> _Instructions for the task_: Nothing but an exact reproduction of the records, pictures excluded, should be returned.

● ● ● ●

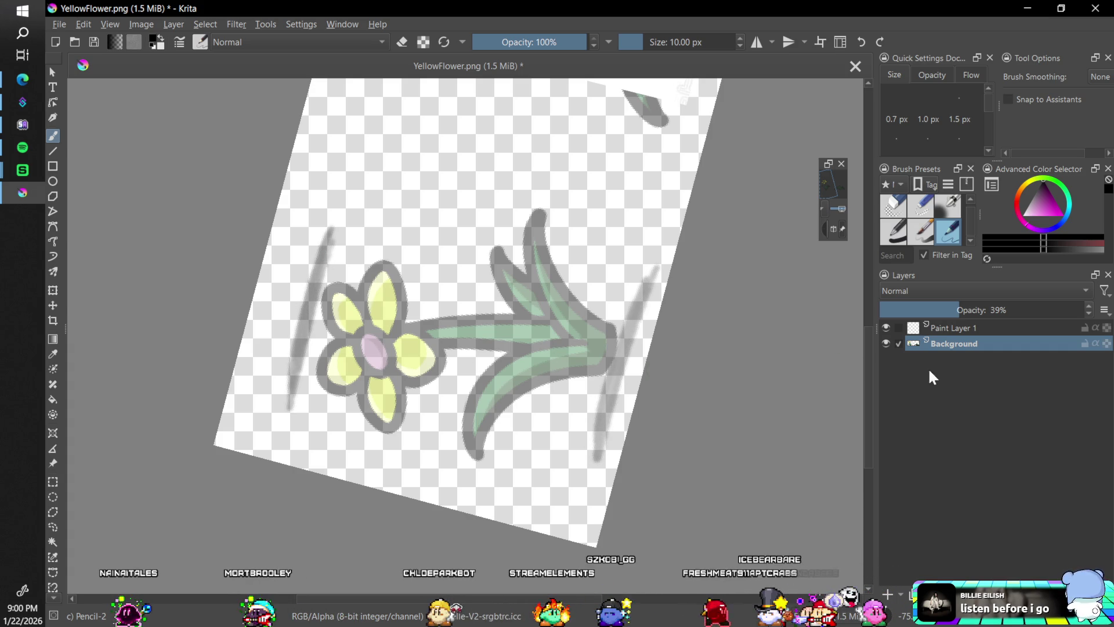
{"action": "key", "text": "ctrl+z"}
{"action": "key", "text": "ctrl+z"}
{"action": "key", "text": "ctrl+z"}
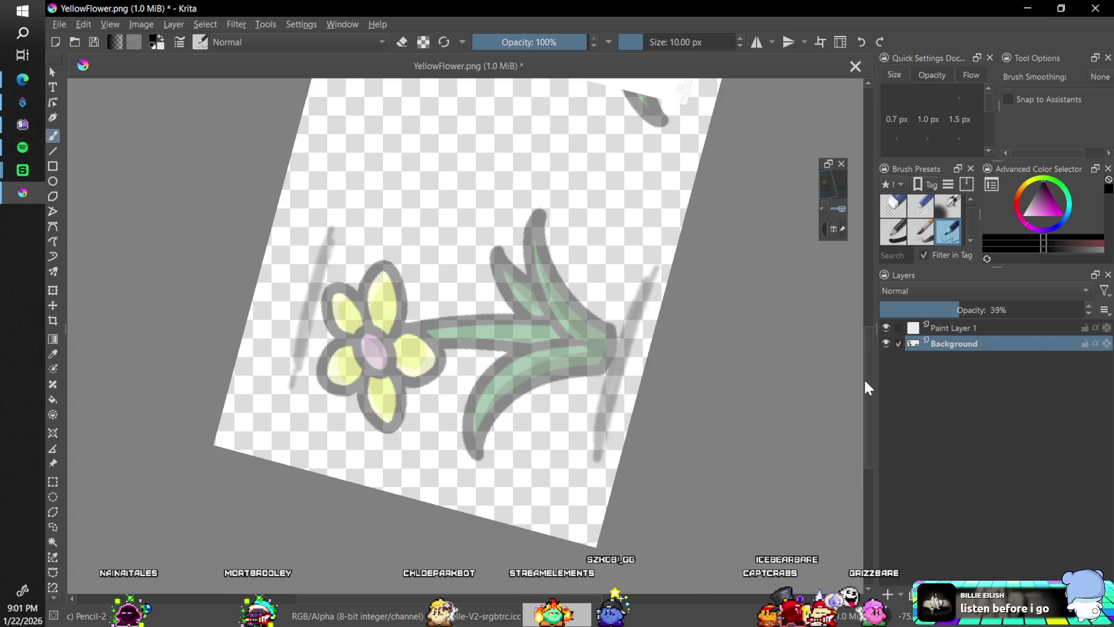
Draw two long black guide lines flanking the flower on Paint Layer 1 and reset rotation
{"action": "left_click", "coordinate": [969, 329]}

● ● ● ●

> _Answer to the problem_:
{"action": "key", "text": "ctrl+z"}
{"action": "key", "text": "ctrl+z"}
{"action": "key", "text": "ctrl+z"}
Draw two long black guide lines flanking the flower on Paint Layer 1 and reset rotation
{"action": "left_click", "coordinate": [969, 329]}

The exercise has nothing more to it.